PLATE 34.
CHRISTINA OF DENMARK, DUCHESS OF MILAN
Oils. National Gallery
[Lent by the Duke of Norfolk]
Click to [ENLARGE]

The portrait is nearly life-size. Over a plain black satin dress she wears a gown of the same material, lined with yellow sable. Her hair is entirely concealed by a black hood. At her throat and wrists are plain cambric frills. The ranging scale of tawny tones—in the floor, the gloves, the fur, the golden glint in her brown eyes—and the one ruby, on her hand, are the only colours, except those of her fresh young lips and skin and the black and white of her costume. "She is not so white as the late Queen," wrote Hutton, "but she hath a singular good countenance, and when she chanceth to smile there appeareth two pits in her cheeks and one in her chin, the which becometh her excellently well."

It is easy to believe that they did, but her dimples did not chance for Henry VIII. Whether she really sent him, along with her picture, the witty refusal credited to her—that she had but one head; had she two, one should be at His Majesty's service—or whether it was the Emperor's doing entirely that his niece married the Duke of Lorraine instead of the man whose first wife had been Charles V.'s aunt, there is, at all events, a soft lurking devil in the demure little face which seems to whisper that the answer was one which she could have made an' she would.

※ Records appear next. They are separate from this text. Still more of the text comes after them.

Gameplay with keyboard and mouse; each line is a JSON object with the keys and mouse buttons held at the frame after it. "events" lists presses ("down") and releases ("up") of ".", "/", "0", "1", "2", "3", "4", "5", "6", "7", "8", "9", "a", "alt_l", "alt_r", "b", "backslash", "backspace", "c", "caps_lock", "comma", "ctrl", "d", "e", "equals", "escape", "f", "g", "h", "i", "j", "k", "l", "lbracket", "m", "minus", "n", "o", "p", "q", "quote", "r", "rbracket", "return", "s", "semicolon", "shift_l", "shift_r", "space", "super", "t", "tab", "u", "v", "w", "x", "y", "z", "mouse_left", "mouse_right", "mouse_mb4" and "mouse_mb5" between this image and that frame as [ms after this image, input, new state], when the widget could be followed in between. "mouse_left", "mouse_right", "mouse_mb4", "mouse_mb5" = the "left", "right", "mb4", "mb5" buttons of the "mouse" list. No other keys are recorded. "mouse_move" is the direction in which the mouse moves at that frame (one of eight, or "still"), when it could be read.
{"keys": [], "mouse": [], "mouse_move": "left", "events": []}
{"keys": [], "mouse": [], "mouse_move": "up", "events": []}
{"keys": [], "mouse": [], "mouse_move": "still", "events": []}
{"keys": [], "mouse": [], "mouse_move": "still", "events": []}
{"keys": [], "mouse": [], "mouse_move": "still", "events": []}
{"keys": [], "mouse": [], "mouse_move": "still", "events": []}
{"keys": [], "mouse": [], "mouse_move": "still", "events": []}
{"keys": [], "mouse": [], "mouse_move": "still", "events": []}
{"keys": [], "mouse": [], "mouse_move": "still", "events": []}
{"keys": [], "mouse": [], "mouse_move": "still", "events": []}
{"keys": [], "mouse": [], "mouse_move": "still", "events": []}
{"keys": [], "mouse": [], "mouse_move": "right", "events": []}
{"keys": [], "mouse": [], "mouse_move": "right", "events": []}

Van Mander heard from Holbein's circle a story which modern pedantry is inclined to flout. This is, that when an irate nobleman wanted the painter punished for an affront, the King hotly exclaimed:—"Understand, my lord, that I can make seven earls out of as many hinds, any day; but out of seven earls I could not make one such painter as this Holbein." An eminently ben-trovato story, at all events. And certain it is that the painter stood sufficiently high in the royal favour to be despatched on some special private mission for the King in the summer of 1538, of which the secret was so well kept that nothing beyond the record of payment for it has ever transpired.

From this date Holbein's name is regularly down in the Royal Accounts. The amounts drawn total, it has been computed, about £360 in present value, and would make an agreeable annual addition to his other earnings. So that it is little wonder he was not tempted by the small sum offered by the Basel Council in 1532. But in 1538 the Council greatly increased the old offer, and was so anxious to have him among her citizens that the painter seized the opportunity of his secret mission to Upper Burgundy, whatever it was, to pay a flying visit to Basel in the interests of his family.


His old companions of the Guild of St. Johann Vorstadt made this visit—when Holbein was back among them, as was noted, "in silk and velvet"—the occasion of a grand banquet in his honour. But the real motive for his visit was to arrange upon what terms he could meet the Council's wishes. The terms were far from ungenerous, as is shown by the contract which followed him back to London.

In this the Council bound itself, in consideration of the great honour of retaining in their city a painter "famous beyond all other painters on account of the riches of his art," and in further consideration of his promise to make no absence from Basel more prolonged than should be really necessary to carry his foreign commissions to their destination and receive his pay for them—to give him an annuity of fifty guldens, equally whether Holbein should be ill or well, but only during his own life. In addition to this, they granted him permission to make short visits to specified art-centres, of which Milan was one, "once, twice, or thrice, every year." And recognising the impossibility of his freeing himself from his English engagements in less than two years, they also granted him this interval before he need resume his residence at Basel; and engaged to pay forty guldens yearly to his wife, on his behalf, for each of these two years.

There is every probability that Holbein himself took a goodly sum to Basel to invest for his family's permanent benefit in one way and another. For it could only have been as a part of this gleaning for them that he drew—as the Account Books show that he did just at this juncture—a whole year's salary in advance from the Royal Exchequer; seeing that the same books prove that he was liberally paid for all his own expenses on the King's service, in addition to his regular salary.

Part of the sum he collected to take with him was doubtless used to apprentice his son Philip, now sixteen, to the goldsmith's trade. And that the father chose Paris for this purpose, where he left Philip on his return journey, might well be due either to his own estimation of Jerome David, to whom Philip was indentured, or to the fact that Benvenuto Cellini's presence at Paris afforded some advantage; or that his own promised return to Basel would make it preferable to have the lad on the same side of the Channel as all his family. And that Holbein fully intended to make the necessary and obvious sacrifice involved in exchanging London for Basel is also proved by a contemporary account. "His intention was," says his fellow-townsman, "had God lengthened his life, to paint many of his pictures again at his own expense, as well as the hall in the Rathaus. The paintings on the Haus zum Tanz he pronounced 'pretty good.'" But it was not to be.